Sweet Lemony Rosemary Roasted Chicken with Butternut Squash // makes 2 chickens

  • 1 cup brown rice syrup
  • 1/2 cup olive oil
  • juice of 6 lemons
  • zest of 1 lemon
  • ~ 10 sprigs of rosemary, chopped
  • 4 whole sprigs of rosemary
  • 2 butternut squashes
  • 2 onions
  • 2 whole, organic chickens
  1. Preheat the oven to 425F.
  2. Quarter the onions and dice the butternut squashes.
  3. Whisk the brown rice syrup, olive oil, lemon juice, lemon zest and chopped rosemary in a mixing bowl.
  4. Divide half the onions and butternut squashes among two roasting pans (I made my own by putting a rack in a deep baking dish). Put the rosemary sprigs on the vegetables.
  5. Put the chickens on each rack.
  6. Pour and massage half the sauce over each chicken, then flip the chicken and pour the rest.
  7. Put the chicken breast side up on the pan.
  8. Place the pans in the oven and roast/bake for 1 hour to 1 hour and 15 minutes.
  9. Test with a thermometer at the end of the hour to make sure the chickens are cooked. Once cooked, let rest about 15 minutes before eating!

Given material:
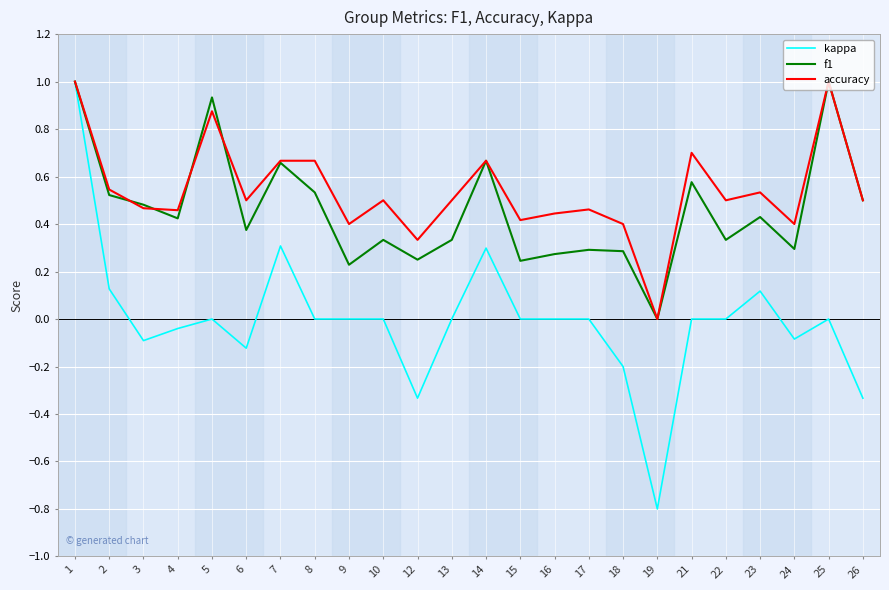

List the series in order of their overall mean, highest first.

accuracy, f1, kappa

Exercise brief:
In the roasted chicken recipe, why does the step beginning "Test with a thermometer" say to check the birds at the end of the hour?

Written reply:
The thermometer check is there to make sure the chickens are cooked.